Textauszug:
··········
Von Vincent Regente
Seit Februar 2016 hat die Bundesstiftung Stiftung Flucht, Vertreibung, Versöhnung (SFVV) mit Gundula Bavendamm eine neue Direktorin. Damit ist nach langen und zähen Personaldebatten ein weiterer wichtiger Schritt in die Richtung einer Realisierung des seit langem von den deutschen Vertriebenen geforderten »Sichtbaren Zeichens« getan. 2018 soll – so die aktuelle Planung – im »Deutschlandhaus« in Berlin-Kreuzberg die Dauerausstellung eröffnet werden. Angesichts dieses Neueinsatzes erscheint es lohnend, die bisher vollzogenen Entwicklungen in einer genaueren Analyse Revue passieren zu lassen.
Seit ihrer Errichtung 2008 verfolgt die SFVV den Zweck, »im Geiste der Versöhnung die Erinnerung und das Gedenken an Flucht und Vertreibung im 20. Jahrhundert im historischen Kontext des Zweiten Weltkrieges und der nationalsozialistischen Expansions- und Vernichtungs-politik und ihrer Folgen wachzuhalten«. Ihre konzeptionelle Ausrichtung und bisherige Tätigkeit war und ist in Politik, Medien und Wissenschaft von kontroversen Debatten über den sachgerechten, ausgewogenen Umgang mit der Thematik sowie über Fragen der Musealisierung und Dokumentation des historischen Geschehens verbunden.
Am Anfang stand das Zentrum gegen Vertreibungen
1999 schlug die damals neu gewählte Präsidentin des Bundes der Vertriebenen (BdV), Erika Steinbach (CDU), gemeinsam mit dem sudentendeutschen Sozialdemokraten Peter Glotz (1939–2005) vor, an zentraler Stelle in Berlin einen nationalen Gedenkort zur Erinnerung an Flucht und Vertreibung der Deutschen am Ende des Zweiten Weltkrieges und in der unmittelbaren Nachkriegszeit zu schaffen. Zu diesem Zweck gründete der BdV 2000 die Stiftung Zentrum gegen Vertreibungen (ZgV). Während der BdV mit seinem Plan zur Errichtung eines auf die deutschen Vertriebenen ausgerichteten Gedenkorts in Berlin von großen Teilen der CDU/CSU unterstützt wurde, stand die SPD-geführte Bundesregierung diesem Ansatz eher kritisch gegenüber.
Das Vorhaben wurde von der Öffentlichkeit im In- und Ausland kontrovers diskutiert. Unter anderem wurde die Sorge geäußert, dass der zentralen Bedeutung der Erinnerung an den Holocaust in der Bundesrepublik ein neues Opfernarrativ gegenübergestellt werden solle und der Holocaust damit relativiert werden könnte. Grundsätzlich bestanden vor allem in Polen, aber auch in der Tschechischen Republik Vorbehalte gegen die Einrichtung eines zentralen deutschen Erinnerungsortes zum Themenkomplex der Vertreibung in Berlin. Sie richteten sich zunächst gegen das ZgV und später auch gegen die SFVV. Befürchtet wurden insbesondere eine Entkontextualisierung des Vertreibungsgeschehens, die einseitige Betonung der deutschen Opferperspektive, eine Umdeutung von Täter- und Opferrollen im Zweiten Weltkrieg sowie eine mangelnde Thematisierung der Leiderfahrungen der von deutscher Besatzungs- und Vernichtungspolitik betroffenen Völker.
··········
[Bilder mit dargestellten Daten]
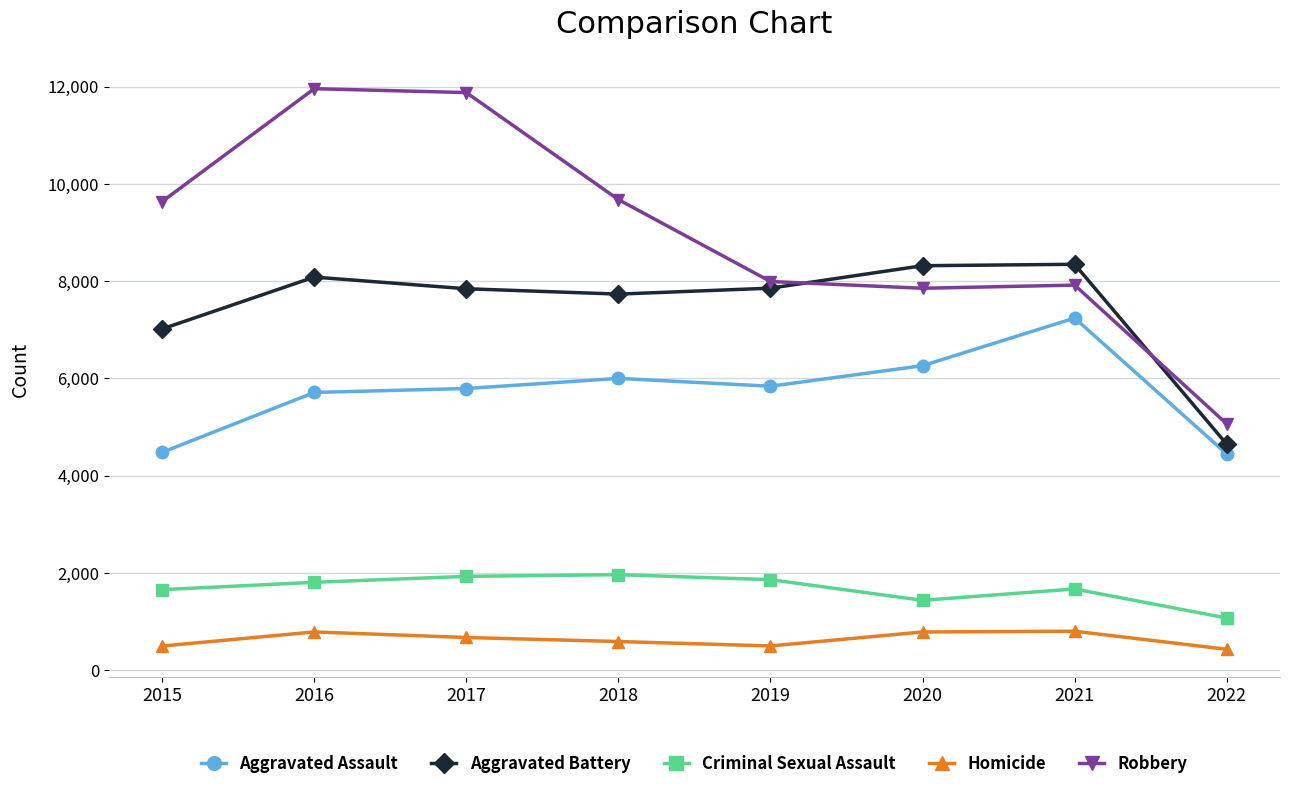

Is the value of Aggravated Battery at 2020 greater than the value of Robbery at 2020?

Yes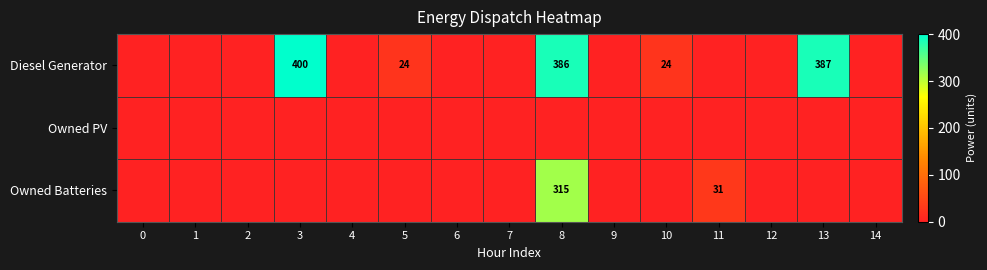

The value of Diesel Generator at 3 is 683. True or false?

False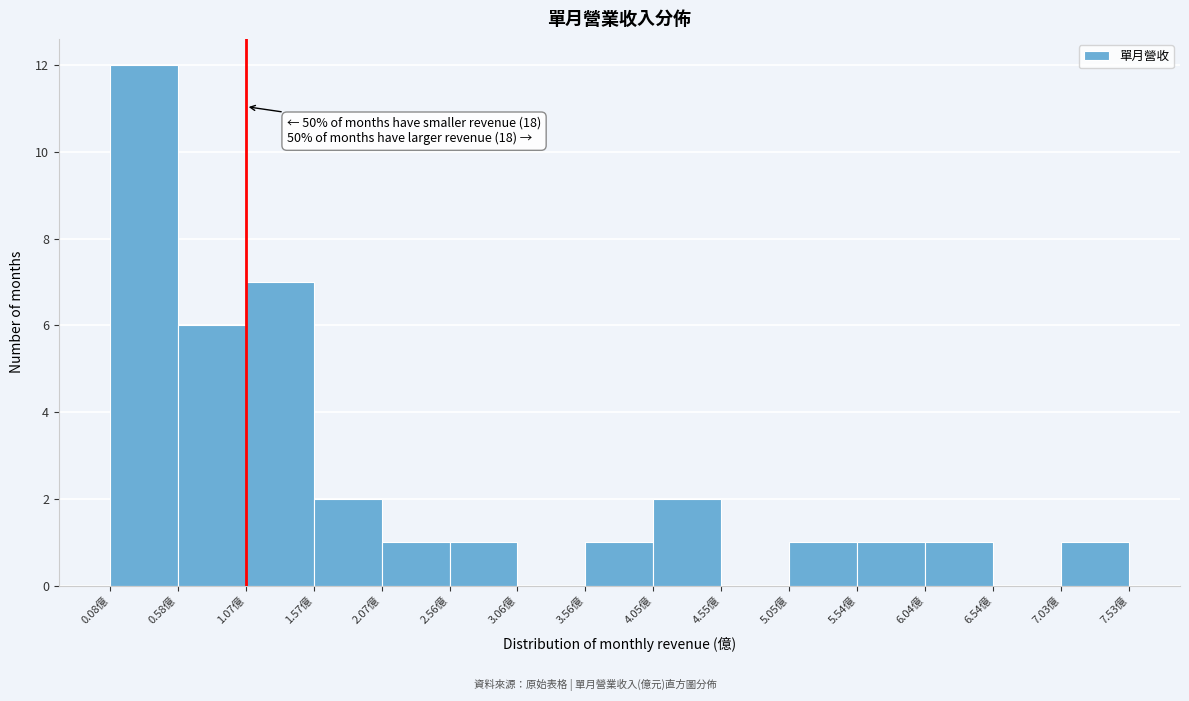

Which range on the x-axis has the tallest bar?

0.10 to 0.60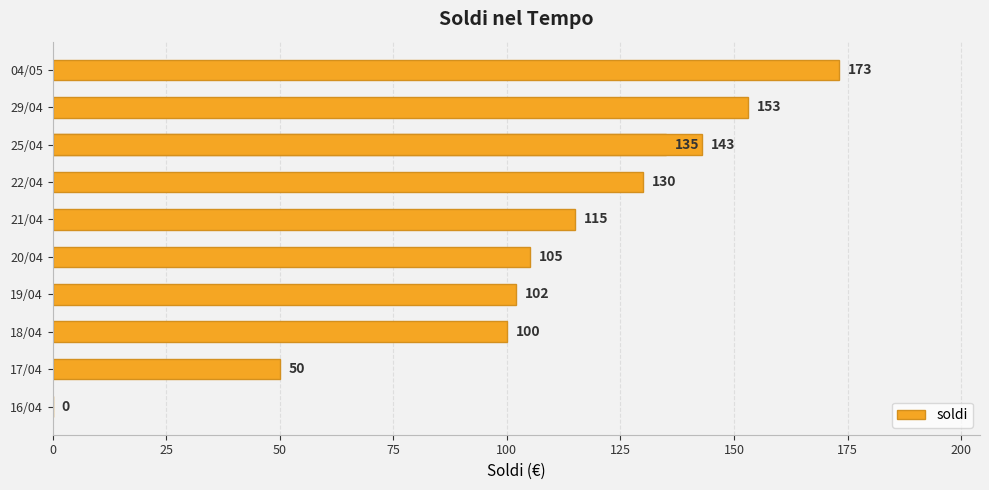

True or false: the data shows 131 at 18/04.

False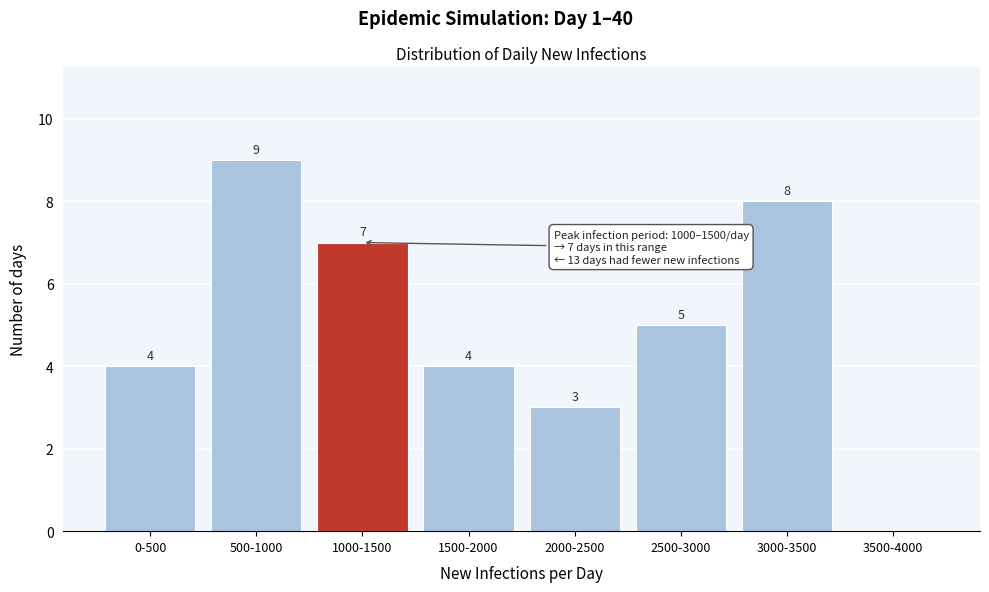

Reading right to left, list all the values displayed in this chart.

3500-4000=0	3000-3500=8	2500-3000=5	2000-2500=3	1500-2000=4	1000-1500=7	500-1000=9	0-500=4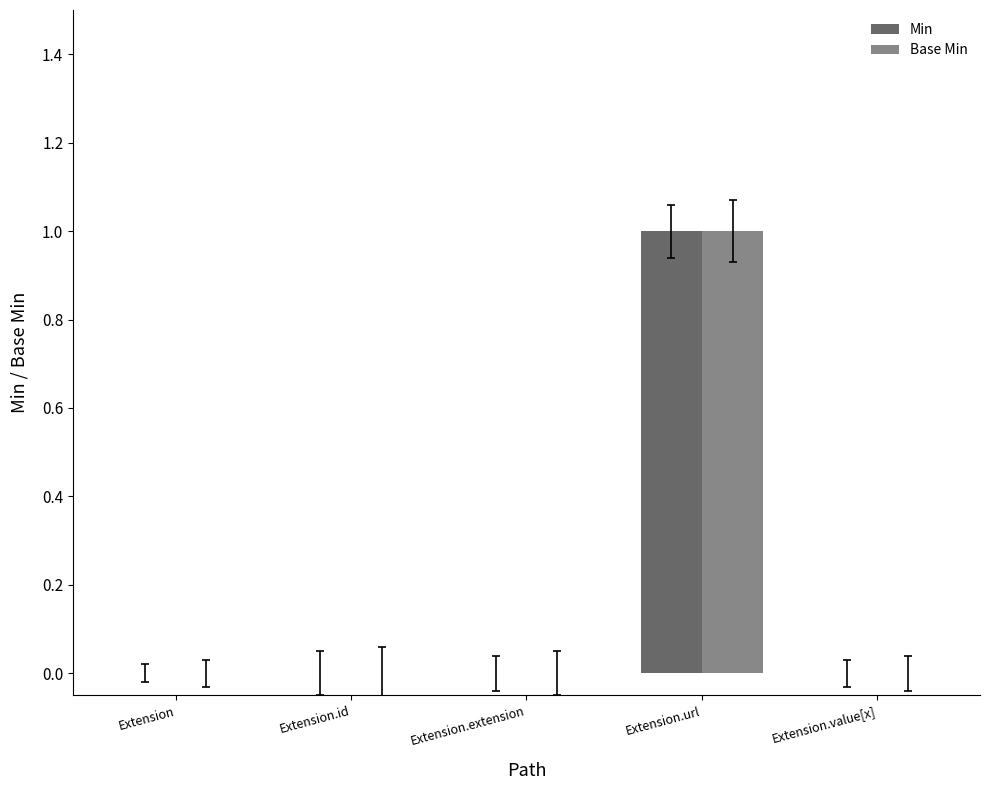

Does the chart contain stacked bars?

No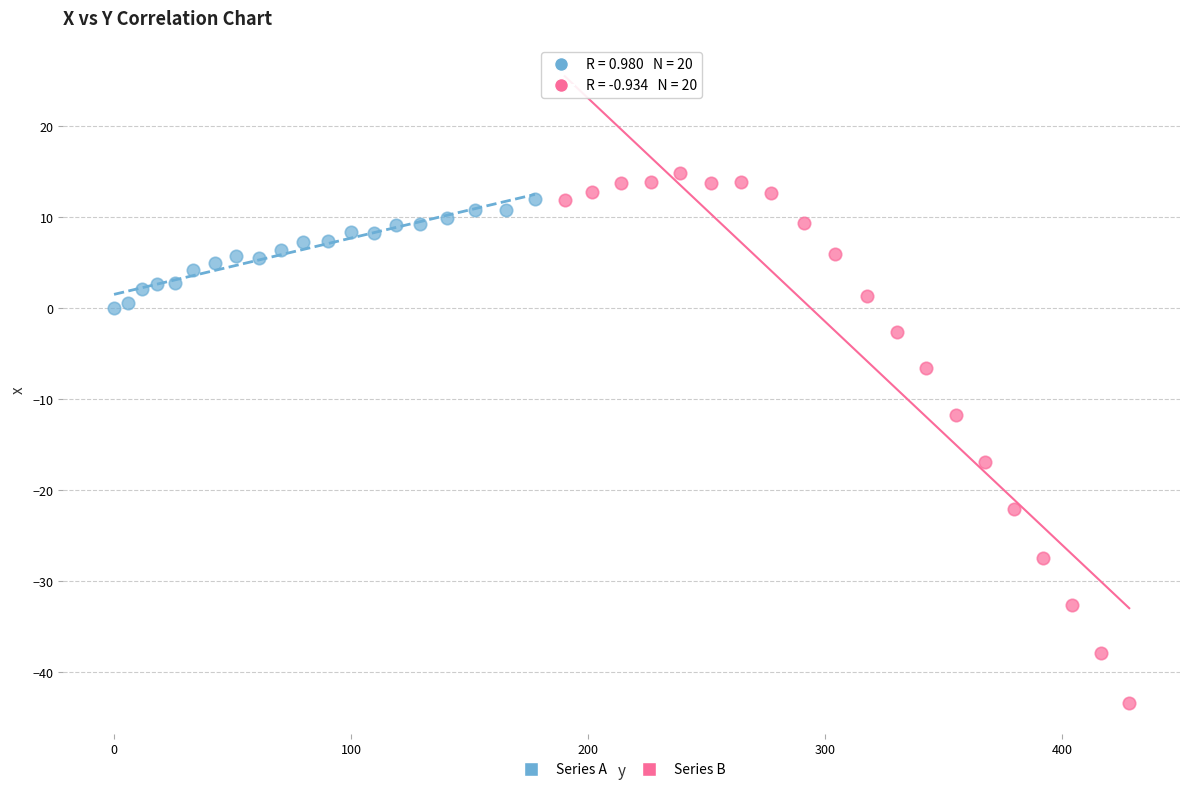

Which series has the largest Y range (max minus min)?

Series B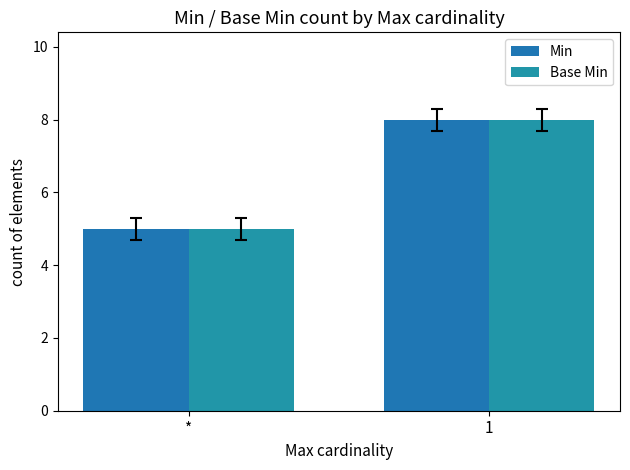

Is it true that Base Min equals 5 at *?

True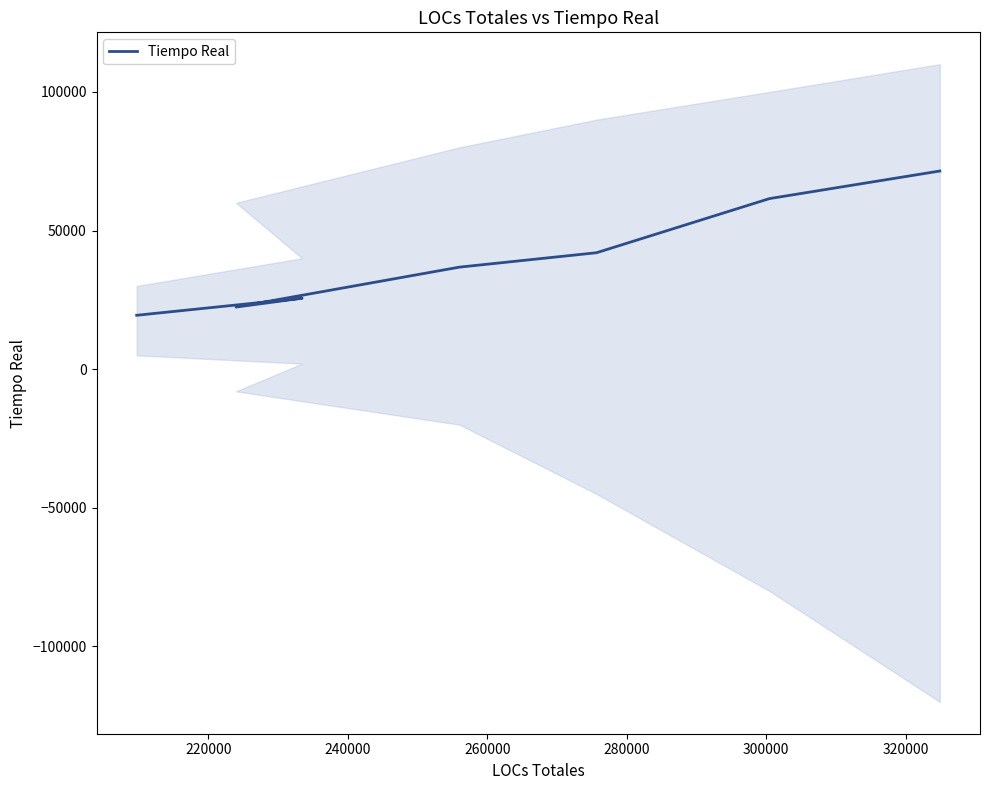

True or false: the data shows 71480 at 320000.

True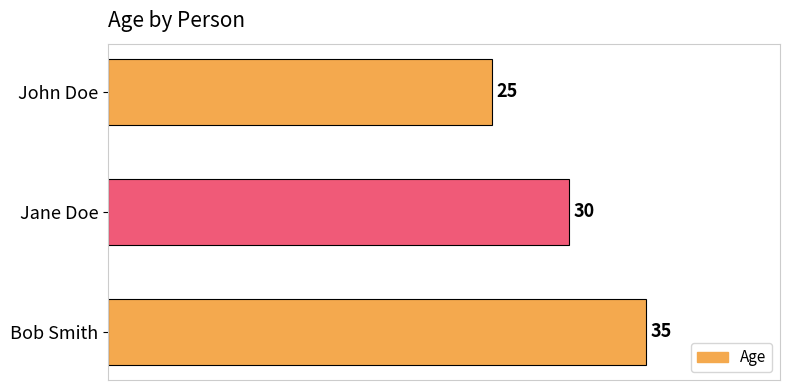

Reading top to bottom, extract all data points from this chart.

John Doe=25	Jane Doe=30	Bob Smith=35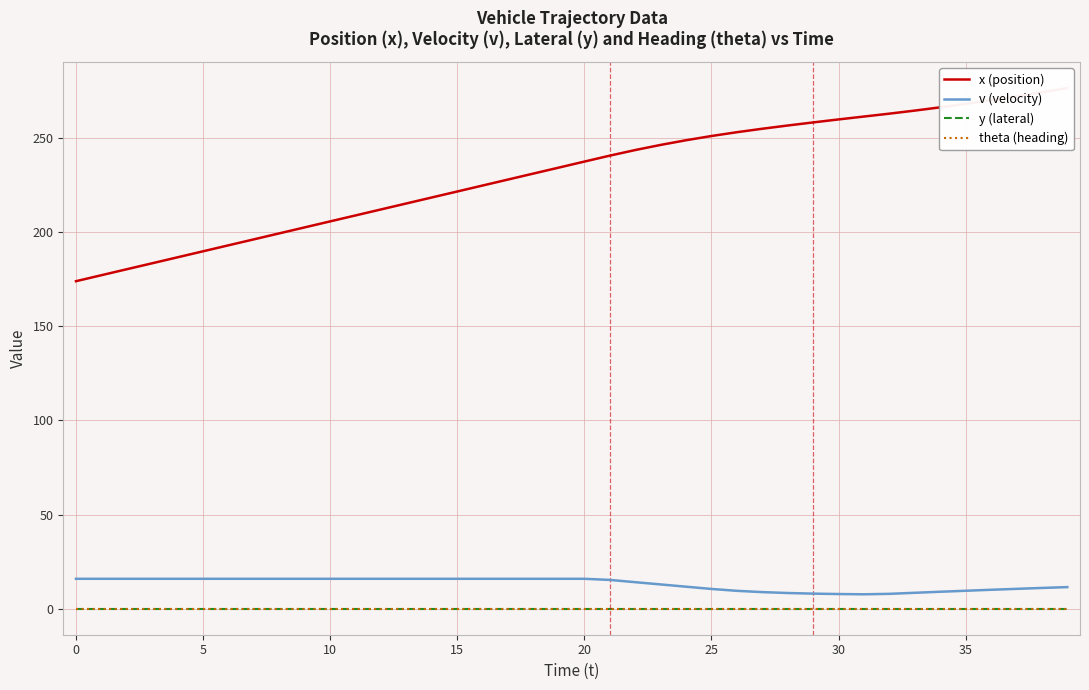

What is the highest value of the x (position) series?

276.6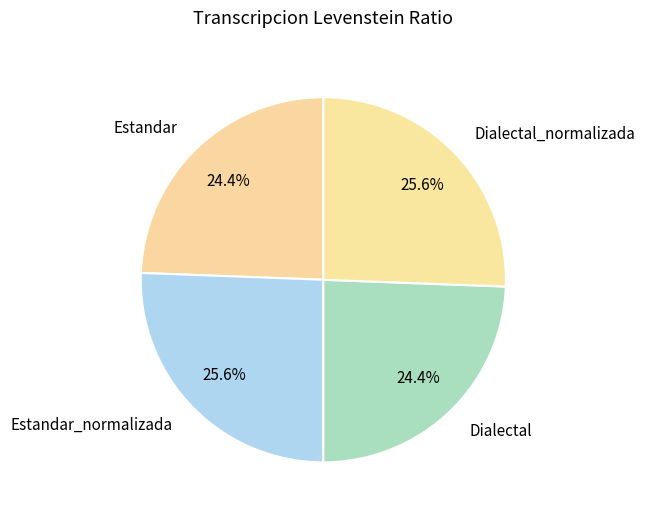

To the nearest percent, what is the average slice percentage?

25%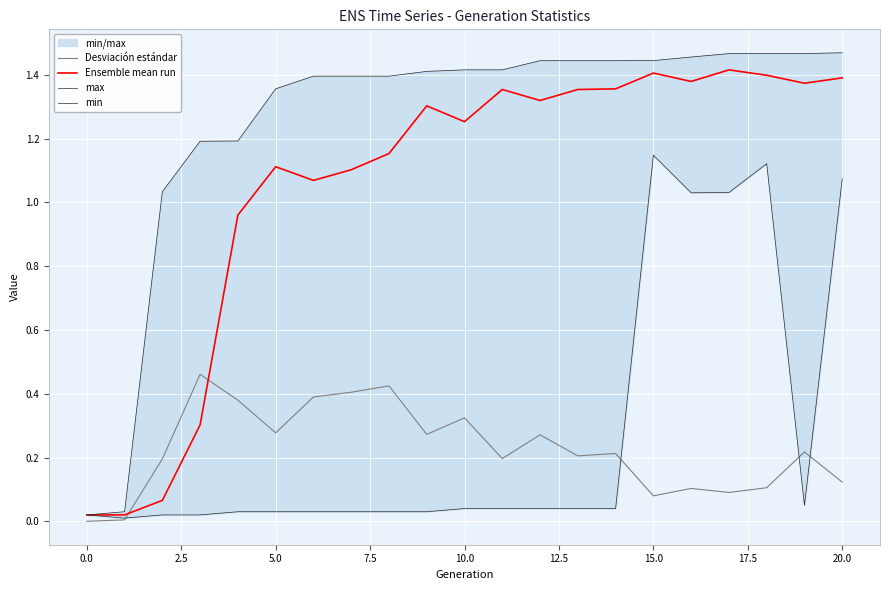

What is the difference between the maximum and minimum values in the Ensemble mean run series?

1.4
··········
Zu lösende Aufgaben:
a) Beantworte anhand des Textes über die Stiftung Flucht, Vertreibung, Versöhnung die folgenden Fragen:
(i) Seit wann ist Gundula Bavendamm Direktorin der Stiftung?
(ii) In welchem Jahr gründete der BdV die Stiftung Zentrum gegen Vertreibungen?
(iii) In welchen beiden Ländern gab es dem Text zufolge Vorbehalte gegen einen zentralen deutschen Erinnerungsort zur Vertreibung in Berlin?
b) Schreibe den Text über die Stiftung Flucht, Vertreibung, Versöhnung im Anschluss an seinen letzten Satz weiter.
Die Daten stammen aus einer anderen Quelle als der Text.

Lösungen je Aufgabe:
a)
(i) Seit Februar 2016.
(ii) Im Jahr 2000.
(iii) In Polen und in der Tschechischen Republik.

b)
Im Zuge der Diskussion wurde zunächst die Konzeption des ZgV »europäisiert«: So wurde in die zu schaffende Gedenkinstitution ein historischer Überblick über Vertreibungen in Europa integriert, was dem Selbstverständnis des BdV als Opfergruppe entsprach. Allerdings schien dies den Vorwurf zu bestätigen, dass die deutschen Vertriebenen im ZgV den Opfern der NS-Verbrechen gleichgestellt würden, was wiederum einer Nivellierung der deutschen Kriegsschuld Vorschub leistete. Seit 2006 führt das ZgV nun deutschlandweit Veranstaltungen durch. Die Vorsitzende Erika Steinbach hat diese Initiative weiterhin als treibende Kraft in der Diskussion über die Erinnerung an Flucht und Vertreibung der Deutschen – gerade auch mit Blick auf die Tätigkeit der SFVV – gesehen, sodass die Arbeit des ZgV auch nach der Errichtung der neuen Stiftung bis heute fortgesetzt wird.
Auf dem Weg zur Bundesstiftung
Die nach der Bundestagswahl 2005 gebildete Große Koalition aus CDU/CSU und SPD nahm in ihren Koalitionsvertrag das Vorhaben auf, »im Geiste der Versöhnung auch in Berlin ein sichtbares Zeichen« zu setzen, um »an das Unrecht von Vertreibungen zu erinnern und Vertreibung für immer zu ächten«. Dabei handelte es sich um einen Kompromiss zwischen der das BdV-Konzept unterstützenden CDU/CSU und der die Netzwerk-Initiative unterstützenden SPD. Im März 2008 veröffentlichte die Bundesregierung eine erste Konzeption für das »Sichtbare Zeichen«, die den konzeptionellen und organisatorischen Rahmen absteckte, indem Dauer- und Wechsel-ausstellungen, das Dokumentations- und Informationszentrum sowie die Durchführung von Veranstaltungen und die internationale Vernetzung vorgegeben wurden.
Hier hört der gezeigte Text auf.